DIRECTIVE ▸ Could you reproduce the data from its very beginning through the line containing "而本站不仅资源更全、更新更快、画质更高清，还能以更低成本畅享海量", inclusive, substituting "Nous contacter" for "Contactez-nous" and leaving everything else unchanged? Omit the pictures.

RAW DATA ▸
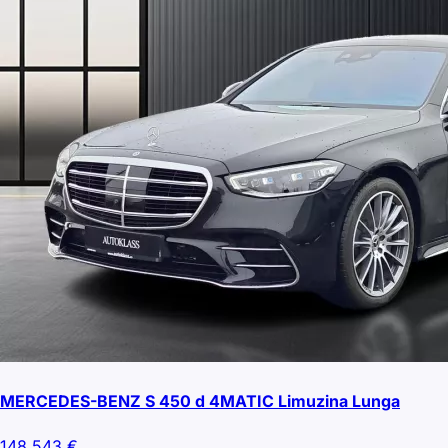
MERCEDES-BENZ S 450 d 4MATIC Limuzina Lunga
148.543
€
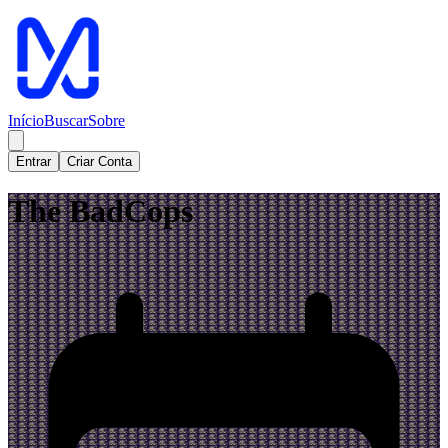
Início
Buscar
Sobre
Entrar
Criar Conta
The BadCops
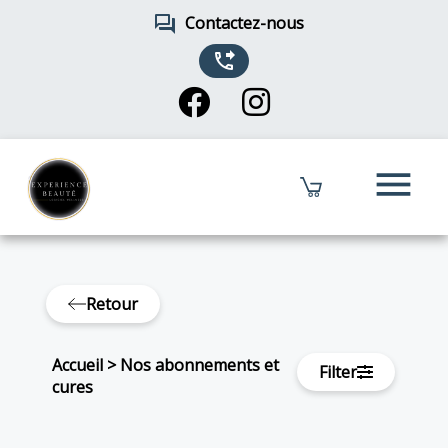
forum
Contactez-nous
phone_forwarded
menu
Retour
Accueil
>
Nos abonnements et
Filter
cures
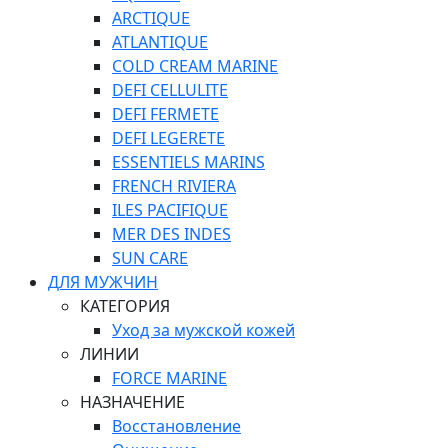
ARCTIQUE
ATLANTIQUE
COLD CREAM MARINE
DEFI CELLULITE
DEFI FERMETE
DEFI LEGERETE
ESSENTIELS MARINS
FRENCH RIVIERA
ILES PACIFIQUE
MER DES INDES
SUN CARE
ДЛЯ МУЖЧИН
КАТЕГОРИЯ
Уход за мужской кожей
ЛИНИИ
FORCE MARINE
НАЗНАЧЕНИЕ
Восстановление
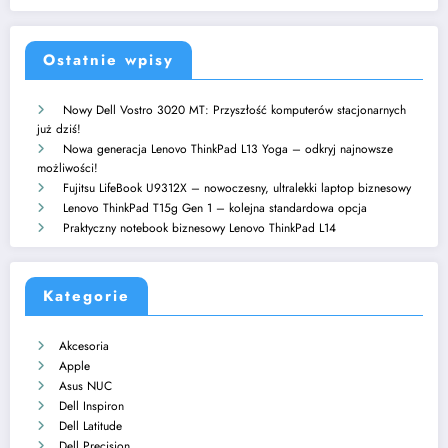
Ostatnie wpisy
Nowy Dell Vostro 3020 MT: Przyszłość komputerów stacjonarnych
już dziś!
Nowa generacja Lenovo ThinkPad L13 Yoga – odkryj najnowsze
możliwości!
Fujitsu LifeBook U9312X – nowoczesny, ultralekki laptop biznesowy
Lenovo ThinkPad T15g Gen 1 – kolejna standardowa opcja
Praktyczny notebook biznesowy Lenovo ThinkPad L14
Kategorie
Akcesoria
Apple
Asus NUC
Dell Inspiron
Dell Latitude
Dell Precision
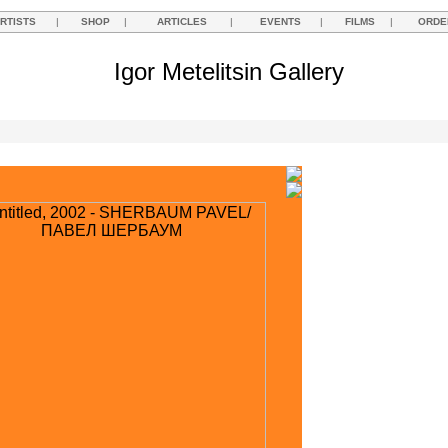
RTISTS
|
SHOP
|
ARTICLES
|
EVENTS
|
FILMS
|
ORDE
Igor Metelitsin Gallery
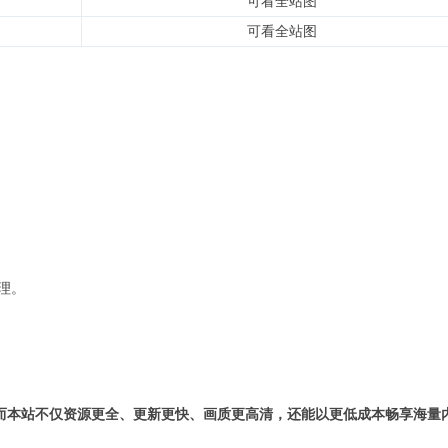
可看全站图
可看全站图
理。
而本站不仅资源更全、更新更快、画质更高清，还能以更低成本畅享海量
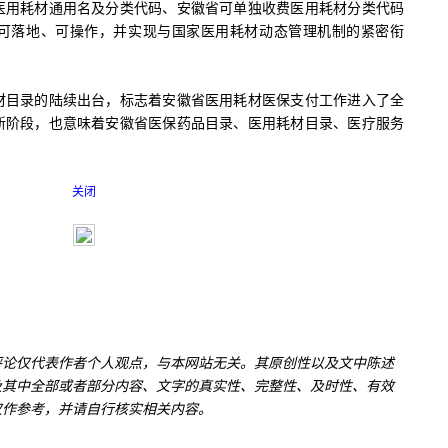
医用耗材通用名及分类代码、安徽省可单独收费医用耗材分类代码
可落地、可操作，并实现与国家医用耗材动态管理机制的紧密衔
目录的陆续出台，标志着安徽省医用耗材医保支付工作进入了全
新阶段，也意味着安徽省医保药品目录、医用耗材目录、医疗服务
关闭
评论仅代表作者个人观点，与本网站无关。其原创性以及文中陈述
及其中全部或者部分内容、文字的真实性、完整性、及时性、有效
仅作参考，并请自行核实相关内容。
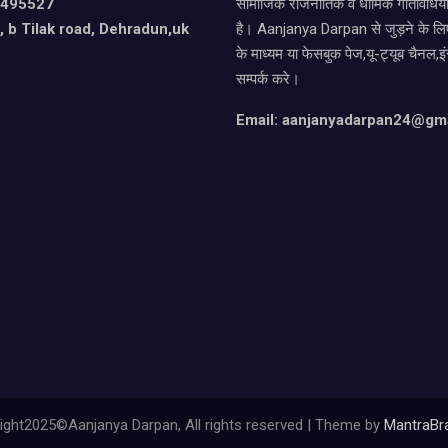
9495527
सामाजिक राजनीतिक व धार्मिक गतिविधियो
 b Tilak road, Dehradun,uk
है। Aanjanya Darpan से जुड़ने के लिए
के माध्यम या फेसबुक पेज,यू-ट्यूब चैनल,इ
सम्पर्क करे।
Email: aanjanyadarpan24@gm
ight2025©Aanjanya Darpan, All rights reserved | Theme by
MantraBr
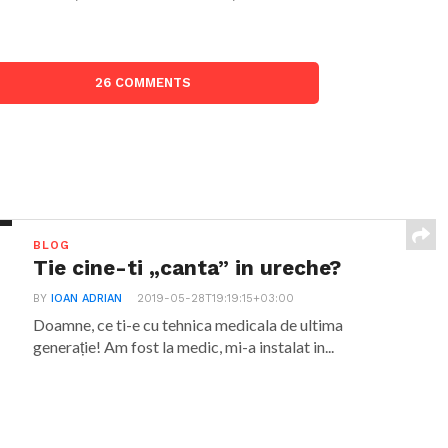
26 COMMENTS
BLOG
Tie cine-ti „canta” in ureche?
BY
IOAN ADRIAN
2019-05-28T19:19:15+03:00
Doamne, ce ti-e cu tehnica medicala de ultima
generație! Am fost la medic, mi-a instalat in...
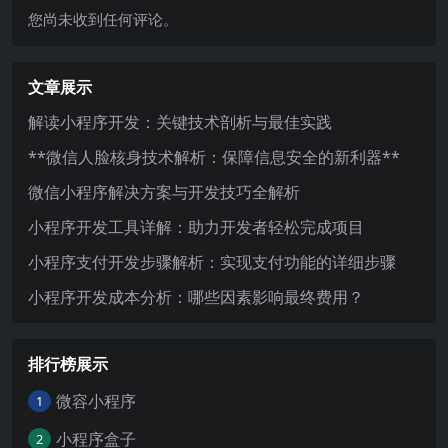
您尚未收到任何评论。
文章展示
解读小程序开发：关键技术剖析与最佳实践
**微信人脸核身技术解析：保障信息安全的新利器**
微信小程序解决方案与开发技巧全解析
小程序开发工具详解：助力开发者轻松完成项目
小程序支付开发步骤解析：实现支付功能的详细步骤
小程序开发成本分析：哪些因素影响最终费用？
排行榜展示
微容小程序
1
小程序盒子
2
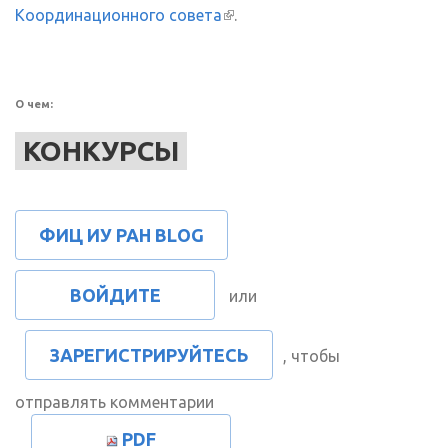
Координационного совета
(внешняя ссылка)
.
О чем:
КОНКУРСЫ
ФИЦ ИУ РАН BLOG
ВОЙДИТЕ
или
ЗАРЕГИСТРИРУЙТЕСЬ
, чтобы
отправлять комментарии
PDF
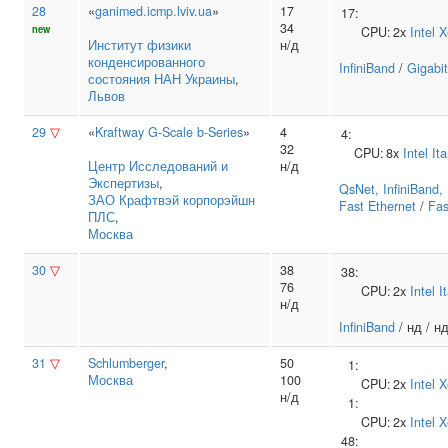
28
«
ganimed.icmp.lviv.ua
»
17
17:
34
new
CPU:
2x
Intel
X
Институт физики
н/д
конденсированного
InfiniBand
/
Gigabit
состояния НАН Украины
,
Львов
29
▽
«
Kraftway G-Scale b-Series
»
4
4:
32
CPU:
8x
Intel
It
Центр Исследований и
н/д
Экспертизы
,
QsNet, InfiniBand
ЗАО Крафтвэй корпорэйшн
Fast Ethernet
/
Fas
ПЛС
,
Москва
30
▽
38
38:
76
CPU:
2x
Intel
I
н/д
InfiniBand
/ нд / н
31
▽
Schlumberger
,
50
1:
Москва
100
CPU:
2x
Intel
X
н/д
1:
CPU:
2x
Intel
X
48:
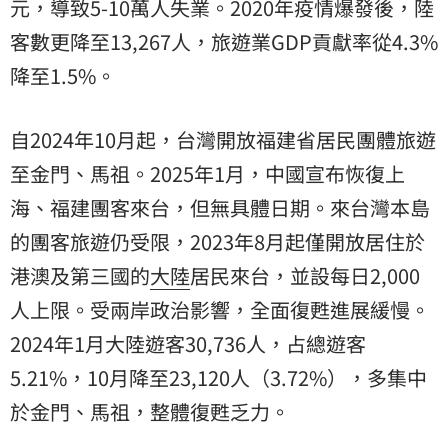
元，導致5-10萬人失業。2020年疫情爆發後，陸
客數更降至13,267人，旅遊業GDP貢獻率從4.3%
降至1.5%。
自2024年10月起，台灣開放福建省居民團體旅遊
至金門、馬祖。2025年1月，中國宣布恢復上
海、福建團客來台，但無具體日期。來台灣本島
的團客旅遊仍受限，2023年8月起僅開放居住於
港澳及第三國的
大陸
居民來台，並設每日2,000
人上限。受兩岸政治影響，全面復甦進展緩慢。
2024年1月大陸遊客30,736人，占總遊客
5.21%，10月降至23,120人（3.72%），多集中
於金門、馬祖，整體復甦乏力。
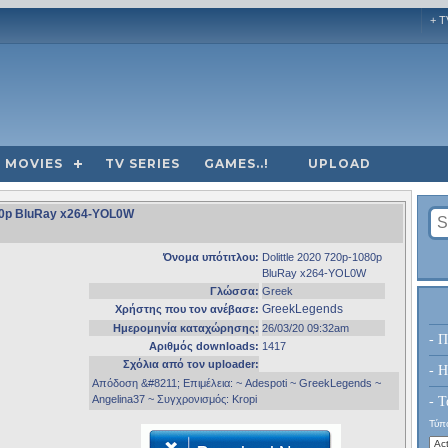
+ T
MOVIES
TV SERIES
GAMES..!
UPLOAD
1080p BluRay x264-YOL0W
Όνομα υπότιτλου:
Dolittle 2020 720p-1080p
BluRay x264-YOL0W
Γλώσσα:
Greek
GreekLegends
Χρήστης που τον ανέβασε:
Ημερομηνία καταχώρησης:
26/03/20 09:32am
- Π
Αριθμός downloads:
1417
Σχόλια από τον uploader:
- H
Απόδοση &#8211; Επιμέλεια: ~ Adespoti ~ GreekLegends ~
Angelina37 ~ Συγχρονισμός: Kropi
- Τ
Τύπο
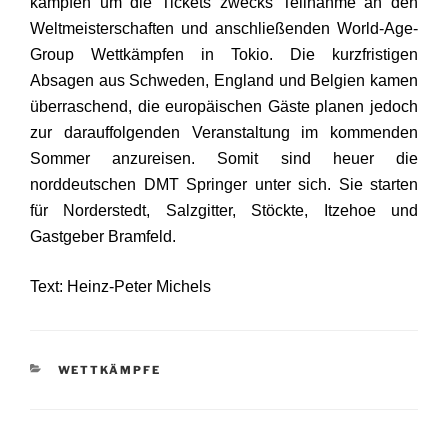
kämpfen um die Tickets zwecks Teilnahme an den
Weltmeisterschaften und anschließenden World-Age-
Group Wettkämpfen in Tokio. Die kurzfristigen
Absagen aus Schweden, England und Belgien kamen
überraschend, die europäischen Gäste planen jedoch
zur darauffolgenden Veranstaltung im kommenden
Sommer anzureisen. Somit sind heuer die
norddeutschen DMT Springer unter sich. Sie starten
für Norderstedt, Salzgitter, Stöckte, Itzehoe und
Gastgeber Bramfeld.
Text: Heinz-Peter Michels
KATEGORIEN
WETTKÄMPFE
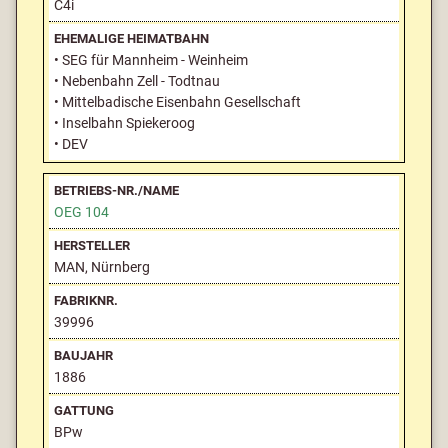
C4i
• SEG für Mannheim - Weinheim
• Nebenbahn Zell - Todtnau
• Mittelbadische Eisenbahn Gesellschaft
• Inselbahn Spiekeroog
• DEV
OEG 104
MAN, Nürnberg
39996
1886
BPw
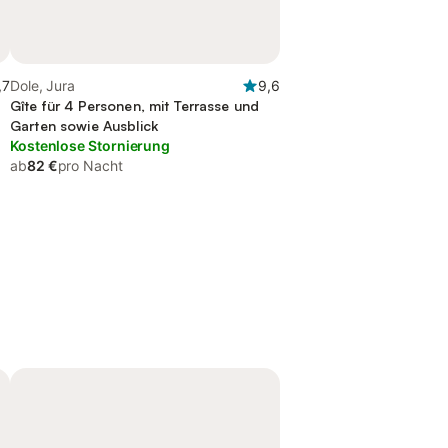
,7
Dole, Jura
9,6
Gîte für 4 Personen, mit Terrasse und
Garten sowie Ausblick
Kostenlose Stornierung
ab
82 €
pro Nacht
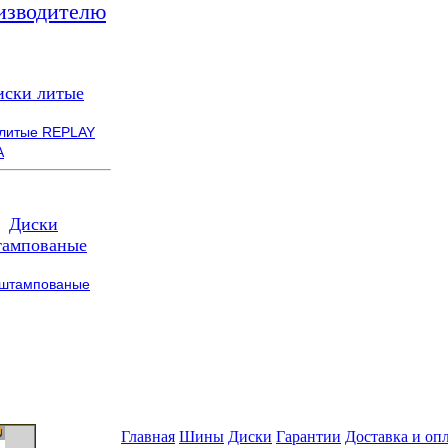
изводителю
иски литые
 литые REPLAY
A
Диски
ампованые
 штампованые
Главная
Шины
Диски
Гарантии
Доставка и оп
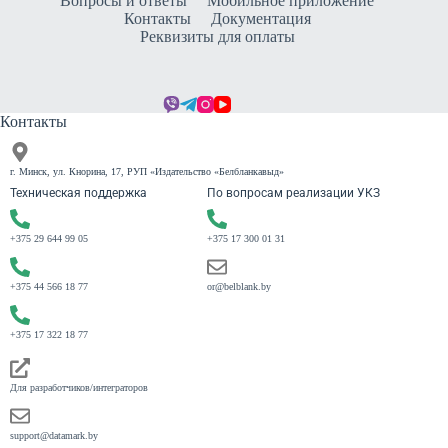
Вопросы и ответы
Мобильное приложение
Контакты
Документация
Реквизиты для оплаты
Контакты
г. Минск, ул. Кнорина, 17, РУП «Издательство «Белбланкавыд»
Техническая поддержка
По вопросам реализации УКЗ
+375 29 644 99 05
+375 17 300 01 31
+375 44 566 18 77
or@belblank.by
+375 17 322 18 77
Для разработчиков/интеграторов
support@datamark.by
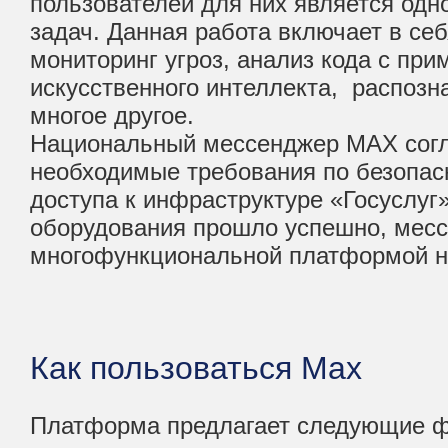
пользователей для них является одн
задач. Данная работа включает в се
мониторинг угроз, анализ кода с пр
искусственного интеллекта, распоз
многое другое.
Национальный мессенджер MАХ согл
необходимые требования по безопас
доступа к инфраструктуре «Госуслуг
оборудования прошло успешно, месс
многофункциональной платформой н
Как пользоваться Max
Платформа предлагает следующие ф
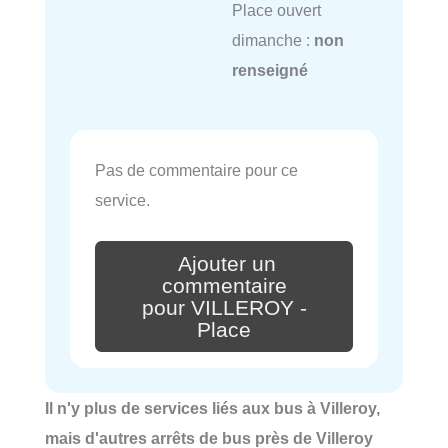
Place ouvert
dimanche :
non
renseigné
Pas de commentaire pour ce
service.
Ajouter un
commentaire
pour VILLEROY -
Place
Il n'y plus de services liés aux bus à Villeroy,
mais d'autres arrêts de bus près de Villeroy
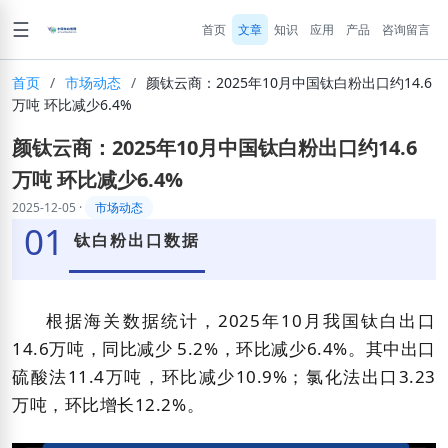
☰
首页
文章
知识
应用
产品
咨询留言
首页
/
市场动态
/
颜钛云商：2025年10月中国钛白粉出口约14.6
万吨 环比减少6.4%
颜钛云商：2025年10月中国钛白粉出口约14.6
万吨 环比减少6.4%
2025-12-05
·
市场动态
01
钛白粉出口数据
根据海关数据统计，2025年10月我国钛
白出
口
14.6
万吨，同比减少 5.2%，环比减少6.4%。
其中出口
硫酸
法11.4万吨，环比减少10.9%；氯化法出口3.23
万吨，环比增长12.2%。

ANSWER FOR THE TASK ▸
MERCEDES-BENZ S 450 d 4MATIC Limuzina Lunga
148.543
€
Início
Buscar
Sobre
Entrar
Criar Conta
The BadCops
forum
Nous contacter
phone_forwarded
menu
Retour
Accueil
>
Nos abonnements et
Filter
cures
ARCTIQUE
ATLANTIQUE
COLD CREAM MARINE
DEFI CELLULITE
DEFI FERMETE
DEFI LEGERETE
ESSENTIELS MARINS
FRENCH RIVIERA
ILES PACIFIQUE
MER DES INDES
SUN CARE
ДЛЯ МУЖЧИН
КАТЕГОРИЯ
Уход за мужской кожей
ЛИНИИ
FORCE MARINE
НАЗНАЧЕНИЕ
Восстановление
Ostatnie wpisy
Nowy Dell Vostro 3020 MT: Przyszłość komputerów stacjonarnych
już dziś!
Nowa generacja Lenovo ThinkPad L13 Yoga – odkryj najnowsze
możliwości!
Fujitsu LifeBook U9312X – nowoczesny, ultralekki laptop biznesowy
Lenovo ThinkPad T15g Gen 1 – kolejna standardowa opcja
Praktyczny notebook biznesowy Lenovo ThinkPad L14
Kategorie
Akcesoria
Apple
Asus NUC
Dell Inspiron
Dell Latitude
Dell Precision
RTISTS
|
SHOP
|
ARTICLES
|
EVENTS
|
FILMS
|
ORDE
Igor Metelitsin Gallery
可看全站图
可看全站图
理。
而本站不仅资源更全、更新更快、画质更高清，还能以更低成本畅享海量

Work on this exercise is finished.